--- GOAL OF THE EXERCISE ---
Duplicate the text of every entry below line for line, and leave the pictures out of your answer.

Entries in a dataset:
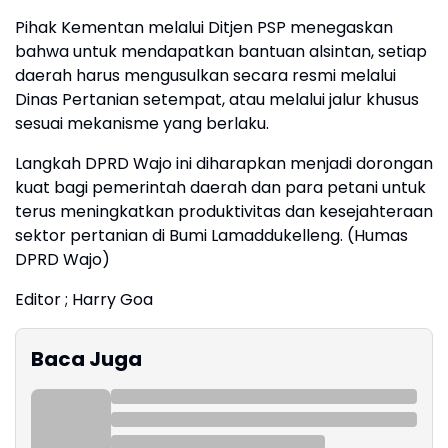
Pihak Kementan melalui Ditjen PSP menegaskan
bahwa untuk mendapatkan bantuan alsintan, setiap
daerah harus mengusulkan secara resmi melalui
Dinas Pertanian setempat, atau melalui jalur khusus
sesuai mekanisme yang berlaku.
Langkah DPRD Wajo ini diharapkan menjadi dorongan
kuat bagi pemerintah daerah dan para petani untuk
terus meningkatkan produktivitas dan kesejahteraan
sektor pertanian di Bumi Lamaddukelleng. (Humas
DPRD Wajo)
Editor ; Harry Goa
Baca Juga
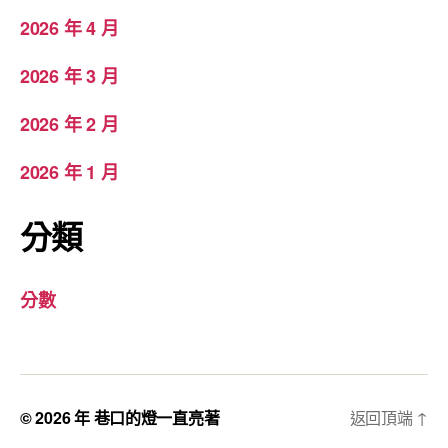
2026 年 4 月
2026 年 3 月
2026 年 2 月
2026 年 1 月
分類
分數
© 2026 年
巷口的燈一直亮著
返回頂端
↑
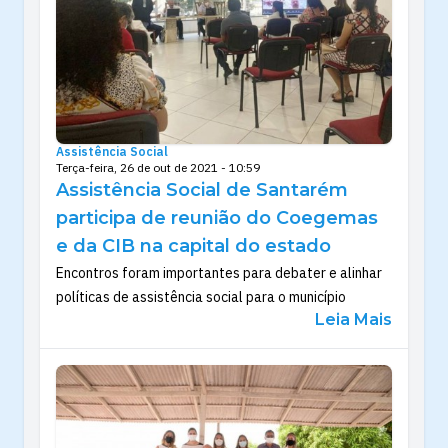
Assistência Social
Terça-feira, 26 de out de 2021 - 10:59
Assistência Social de Santarém
participa de reunião do Coegemas
e da CIB na capital do estado
Encontros foram importantes para debater e alinhar
políticas de assistência social para o município
Leia Mais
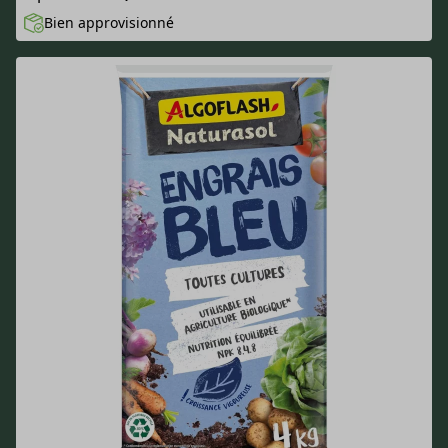
Bien approvisionné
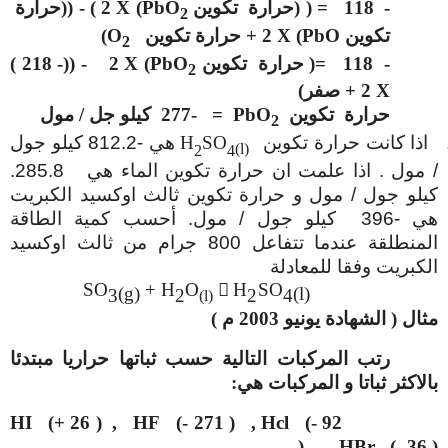
- 118 = ( (حرارة تكوين
PbO
)
X
2
) - ((حرارة
2
تكوين
PbO
)
X
2 + حرارة تكوين
O
)
2
- 118 =
)
حرارة تكوين
PbO
)
X
2
- ((- 218 )
2
X
2 + صفر)
حرارة تكوين
PbO
=
277-
كيلو جل / مول
2
اذا كانت حرارة تكوين
SO
H
هي -812.2 كيلو جول
(l)
2
4
/ مول . اذا علمت ان حرارة تكوين الماء هي 285.8.
كيلو جول / مول و حرارة تكوين ثالث اوكسيد الكبريت
هي -396 كيلو جول / مول. أحسب كمية الطاقة
المنطلقة عندما تتفاعل 800 جرام من ثالث اوكسيد
الكبريت وفقا للمعادلة
SO
+
H
O

H
SO
(g)
(l)
3
2
2
4
(l)
مثال ( الشهادة يونيو 2003 م )
رتب المركبات التالية حسب ثباتها حراريا مبتدئا
بالاكثر ثباتا و المركبات هي:
HI (+ 26 ) , HF (- 271 ) , Hcl (- 92
) , HBr (- 36 )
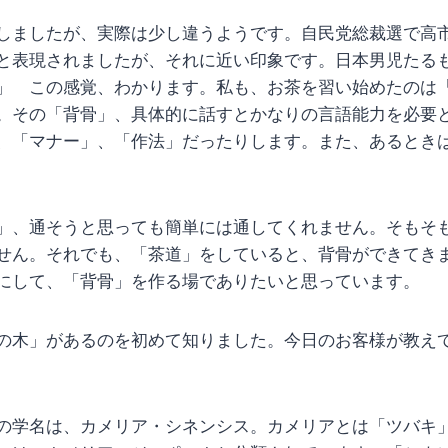
しましたが、実際は少し違うようです。自民党総裁選で高
と表現されましたが、それに近い印象です。日本男児たる
」 この感覚、わかります。私も、お茶を習い始めたのは
。その「背骨」、具体的に話すとかなりの言語能力を必要
、「マナー」、「作法」だったりします。また、あるとき
」、通そうと思っても簡単には通してくれません。そもそ
せん。それでも、「茶道」をしていると、背骨ができてき
にして、「背骨」を作る場でありたいと思っています。
の木」があるのを初めて知りました。今日のお客様が教え
の学名は、カメリア・シネンシス。カメリアとは「ツバキ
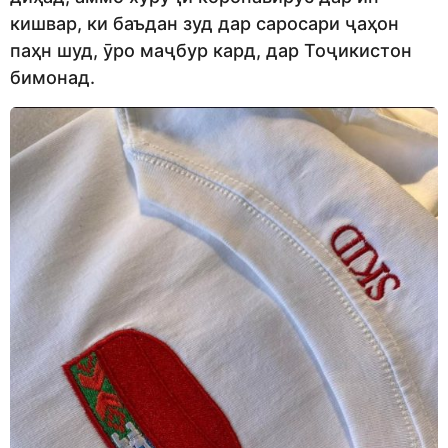
кишвар, ки баъдан зуд дар саросари ҷаҳон
паҳн шуд, ӯро маҷбур кард, дар Тоҷикистон
бимонад.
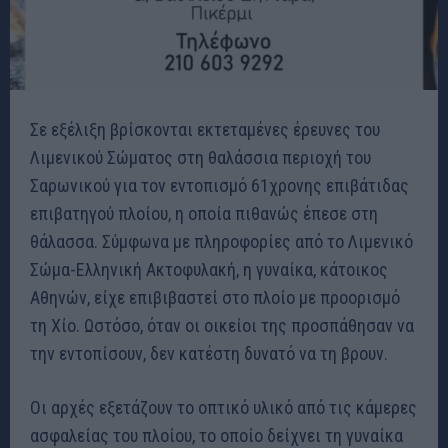
Σε εξέλιξη βρίσκονται εκτεταμένες έρευνες του
Λιμενικού Σώματος στη θαλάσσια περιοχή του
Σαρωνικού για τον εντοπισμό 61χρονης επιβάτιδας
επιβατηγού πλοίου, η οποία πιθανώς έπεσε στη
θάλασσα. Σύμφωνα με πληροφορίες από το Λιμενικό
Σώμα-Ελληνική Ακτοφυλακή, η γυναίκα, κάτοικος
Αθηνών, είχε επιβιβαστεί στο πλοίο με προορισμό
τη Χίο. Ωστόσο, όταν οι οικείοι της προσπάθησαν να
την εντοπίσουν, δεν κατέστη δυνατό να τη βρουν.
Οι αρχές εξετάζουν το οπτικό υλικό από τις κάμερες
ασφαλείας του πλοίου, το οποίο δείχνει τη γυναίκα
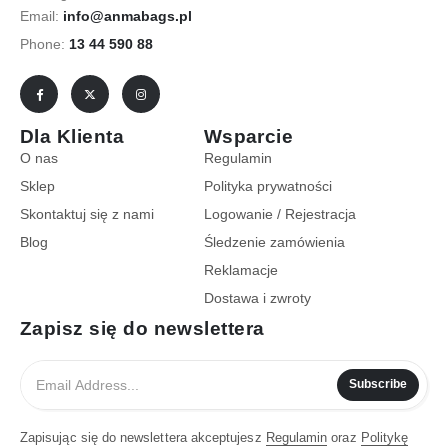
Email:
info@anmabags.pl
Phone:
13 44 590 88
Dla Klienta
Wsparcie
O nas
Regulamin
Sklep
Polityka prywatności
Skontaktuj się z nami
Logowanie / Rejestracja
Blog
Śledzenie zamówienia
Reklamacje
Dostawa i zwroty
Zapisz się do newslettera
Subscribe
Zapisując się do newslettera akceptujesz
Regulamin
oraz
Politykę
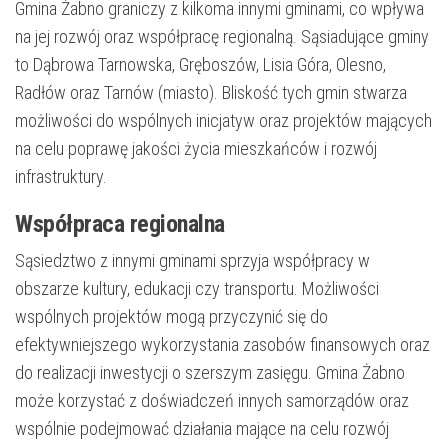
Gmina Żabno graniczy z kilkoma innymi gminami, co wpływa
na jej rozwój oraz współpracę regionalną. Sąsiadujące gminy
to Dąbrowa Tarnowska, Gręboszów, Lisia Góra, Olesno,
Radłów oraz Tarnów (miasto). Bliskość tych gmin stwarza
możliwości do wspólnych inicjatyw oraz projektów mających
na celu poprawę jakości życia mieszkańców i rozwój
infrastruktury.
Współpraca regionalna
Sąsiedztwo z innymi gminami sprzyja współpracy w
obszarze kultury, edukacji czy transportu. Możliwości
wspólnych projektów mogą przyczynić się do
efektywniejszego wykorzystania zasobów finansowych oraz
do realizacji inwestycji o szerszym zasięgu. Gmina Żabno
może korzystać z doświadczeń innych samorządów oraz
wspólnie podejmować działania mające na celu rozwój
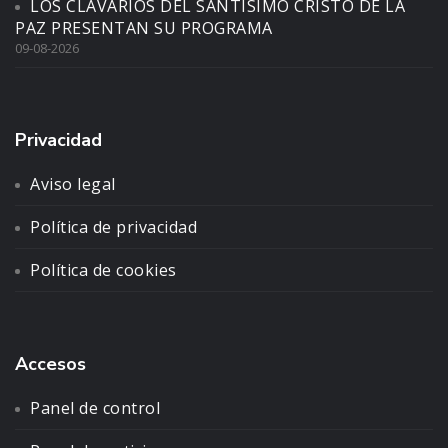
LOS CLAVARIOS DEL SANTÍSIMO CRISTO DE LA
PAZ PRESENTAN SU PROGRAMA
09-08-2026
Privacidad
Aviso legal
Política de privacidad
Política de cookies
Accesos
Panel de control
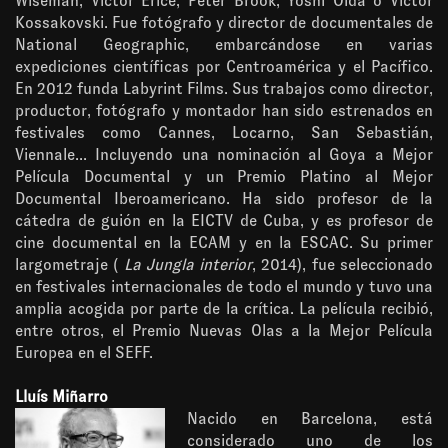
Wiseman, Víctor Erice, Peter Brook, Yoshi Oida o Victor
Kossakovski. Fue fotógrafo y director de documentales de
National Geographic, embarcándose en varias
expediciones científicas por Centroamérica y el Pacífico.
En 2012 funda Labyrint Films. Sus trabajos como director,
productor, fotógrafo y montador han sido estrenados en
festivales como Cannes, Locarno, San Sebastián,
Viennale... Incluyendo una nominación al Goya a Mejor
Película Documental y un Premio Platino al Mejor
Documental Iberoamericano. Ha sido profesor de la
cátedra de guión en la EICTV de Cuba, y es profesor de
cine documental en la ECAM y en la ESCAC. Su primer
largometraje (
La Jungla interior
, 2014), fue seleccionado
en festivales internacionales de todo el mundo y tuvo una
amplia acogida por parte de la crítica. La película recibió,
entre otros, el Premio Nuevas Olas a la Mejor Película
Europea en el SEFF.
Lluís Miñarro
Nacido en Barcelona, está
considerado uno de los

--- WRITTEN RESPONSE ---
Pihak Kementan melalui Ditjen PSP menegaskan
bahwa untuk mendapatkan bantuan alsintan, setiap
daerah harus mengusulkan secara resmi melalui
Dinas Pertanian setempat, atau melalui jalur khusus
sesuai mekanisme yang berlaku.
Langkah DPRD Wajo ini diharapkan menjadi dorongan
kuat bagi pemerintah daerah dan para petani untuk
terus meningkatkan produktivitas dan kesejahteraan
sektor pertanian di Bumi Lamaddukelleng. (Humas
DPRD Wajo)
Editor ; Harry Goa
Baca Juga
2026 年 4 月
2026 年 3 月
2026 年 2 月
2026 年 1 月
分類
分數
© 2026 年
巷口的燈一直亮著
返回頂端
↑
Assistência Social
Terça-feira, 26 de out de 2021 - 10:59
Assistência Social de Santarém
participa de reunião do Coegemas
e da CIB na capital do estado
Encontros foram importantes para debater e alinhar
políticas de assistência social para o município
Leia Mais
Bien approvisionné
- 118 = ( (حرارة تكوين
PbO
)
X
2
) - ((حرارة
2
تكوين
PbO
)
X
2 + حرارة تكوين
O
)
2
- 118 =
)
حرارة تكوين
PbO
)
X
2
- ((- 218 )
2
X
2 + صفر)
حرارة تكوين
PbO
=
277-
كيلو جل / مول
2
اذا كانت حرارة تكوين
SO
H
هي -812.2 كيلو جول
(l)
2
4
/ مول . اذا علمت ان حرارة تكوين الماء هي 285.8.
كيلو جول / مول و حرارة تكوين ثالث اوكسيد الكبريت
هي -396 كيلو جول / مول. أحسب كمية الطاقة
المنطلقة عندما تتفاعل 800 جرام من ثالث اوكسيد
الكبريت وفقا للمعادلة
SO
+
H
O

H
SO
(g)
(l)
3
2
2
4
(l)
مثال ( الشهادة يونيو 2003 م )
رتب المركبات التالية حسب ثباتها حراريا مبتدئا
بالاكثر ثباتا و المركبات هي:
HI (+ 26 ) , HF (- 271 ) , Hcl (- 92
) , HBr (- 36 )
しましたが、実際は少し違うようです。自民党総裁選で高
と表現されましたが、それに近い印象です。日本男児たる
」 この感覚、わかります。私も、お茶を習い始めたのは
。その「背骨」、具体的に話すとかなりの言語能力を必要
、「マナー」、「作法」だったりします。また、あるとき
」、通そうと思っても簡単には通してくれません。そもそ
せん。それでも、「茶道」をしていると、背骨ができてき
にして、「背骨」を作る場でありたいと思っています。
の木」があるのを初めて知りました。今日のお客様が教え
の学名は、カメリア・シネンシス。カメリアとは「ツバキ
кишвар, ки баъдан зуд дар саросари ҷаҳон
паҳн шуд, ӯро маҷбур кард, дар Тоҷикистон
бимонад.
Σε εξέλιξη βρίσκονται εκτεταμένες έρευνες του
Λιμενικού Σώματος στη θαλάσσια περιοχή του
Σαρωνικού για τον εντοπισμό 61χρονης επιβάτιδας
επιβατηγού πλοίου, η οποία πιθανώς έπεσε στη
θάλασσα. Σύμφωνα με πληροφορίες από το Λιμενικό
Σώμα-Ελληνική Ακτοφυλακή, η γυναίκα, κάτοικος
Αθηνών, είχε επιβιβαστεί στο πλοίο με προορισμό
τη Χίο. Ωστόσο, όταν οι οικείοι της προσπάθησαν να
την εντοπίσουν, δεν κατέστη δυνατό να τη βρουν.
Οι αρχές εξετάζουν το οπτικό υλικό από τις κάμερες
ασφαλείας του πλοίου, το οποίο δείχνει τη γυναίκα
Email:
info@anmabags.pl
Phone:
13 44 590 88
Dla Klienta
Wsparcie
O nas
Regulamin
Sklep
Polityka prywatności
Skontaktuj się z nami
Logowanie / Rejestracja
Blog
Śledzenie zamówienia
Reklamacje
Dostawa i zwroty
Zapisz się do newslettera
Subscribe
Zapisując się do newslettera akceptujesz
Regulamin
oraz
Politykę
Gmina Żabno graniczy z kilkoma innymi gminami, co wpływa
na jej rozwój oraz współpracę regionalną. Sąsiadujące gminy
to Dąbrowa Tarnowska, Gręboszów, Lisia Góra, Olesno,
Radłów oraz Tarnów (miasto). Bliskość tych gmin stwarza
możliwości do wspólnych inicjatyw oraz projektów mających
na celu poprawę jakości życia mieszkańców i rozwój
infrastruktury.
Współpraca regionalna
Sąsiedztwo z innymi gminami sprzyja współpracy w
obszarze kultury, edukacji czy transportu. Możliwości
wspólnych projektów mogą przyczynić się do
efektywniejszego wykorzystania zasobów finansowych oraz
do realizacji inwestycji o szerszym zasięgu. Gmina Żabno
może korzystać z doświadczeń innych samorządów oraz
wspólnie podejmować działania mające na celu rozwój
LOS CLAVARIOS DEL SANTÍSIMO CRISTO DE LA
PAZ PRESENTAN SU PROGRAMA
09-08-2026
Privacidad
Aviso legal
Política de privacidad
Política de cookies
Accesos
Panel de control
Wiseman, Víctor Erice, Peter Brook, Yoshi Oida o Victor
Kossakovski. Fue fotógrafo y director de documentales de
National Geographic, embarcándose en varias
expediciones científicas por Centroamérica y el Pacífico.
En 2012 funda Labyrint Films. Sus trabajos como director,
productor, fotógrafo y montador han sido estrenados en
festivales como Cannes, Locarno, San Sebastián,
Viennale... Incluyendo una nominación al Goya a Mejor
Película Documental y un Premio Platino al Mejor
Documental Iberoamericano. Ha sido profesor de la
cátedra de guión en la EICTV de Cuba, y es profesor de
cine documental en la ECAM y en la ESCAC. Su primer
largometraje (
La Jungla interior
, 2014), fue seleccionado
en festivales internacionales de todo el mundo y tuvo una
amplia acogida por parte de la crítica. La película recibió,
entre otros, el Premio Nuevas Olas a la Mejor Película
Europea en el SEFF.
Lluís Miñarro
Nacido en Barcelona, está
considerado uno de los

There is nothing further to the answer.